Source extract:

== == ==

McJunkin filed a voluntary petition under Chapter 7 of the Bankruptcy Code on February 23, 2011. TUSA filed this adversary proceeding on May 20, 2011, alleging three claims for relief under 11 U.S.C. §§ 523 (a)(4), 523(a)(6), and 727. Attached to the complaint as Exhibit A was the state court's findings of fact, conclusions of law, and order. Attached as Exhibit B was the order of the Colorado Court of Appeals, which affirmed the judgment and remanded for the award of attorney fees and interest. Attached as Exhibit C was the state court order on remand, entered on November 24, 2010, which awarded attorney fees and interest.
The actual document apparently was submitted by TUSA, with the court striking and amending certain portions in a one-page "comments" section at the end of the document.

== == ==

Data section:
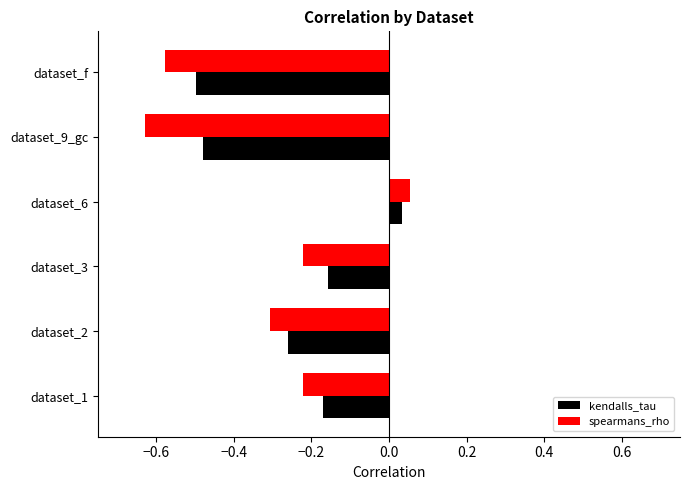

Which category has the lowest value across all series?

dataset_9_gc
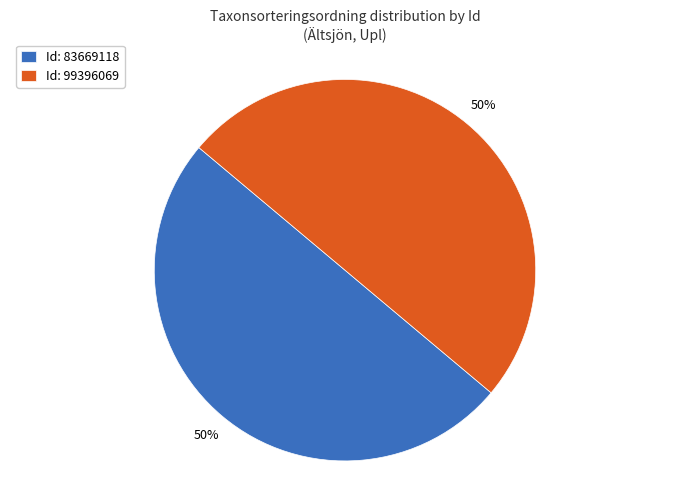

To the nearest percent, what portion does Id: 99396069 represent?

50%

== == ==

Extend the passage above on TUSA's adversary proceeding in McJunkin's Chapter 7 bankruptcy, starting right after its final sentence.

Response box:
Standard for Dismissal
McJunkin files his Motion to Dismiss pursuant to FED. R. CIV. P. 12(b)(6), which is made applicable to these proceedings by FED. R. BANKR. P. 7012. "To survive a motion to dismiss, a complaint must contain sufficient factual matter, accepted as true, to 'state a claim to relief that is plausible on its face.' A claim has facial plausibility when the plaintiff pleads factual content that allows the court to draw the reasonable inference that the defendant is liable for the misconduct alleged. The plausibility standard is not akin to a probability requirement, but it asks for more than a sheer possibility that a defendant has acted unlawfully." Ashcroft v. Iqbal, 129 S. Ct. 1937, 1949 (2009) (citing Bell Atlantic v. Twombly, 550 U.S. 544 (2007)).
Analysis of Claims
I. First claim for relief: 11 U.S.C. § 523(a)(4): fraud or defalcation while acting in a fiduciary capacity, embezzlement, or larceny.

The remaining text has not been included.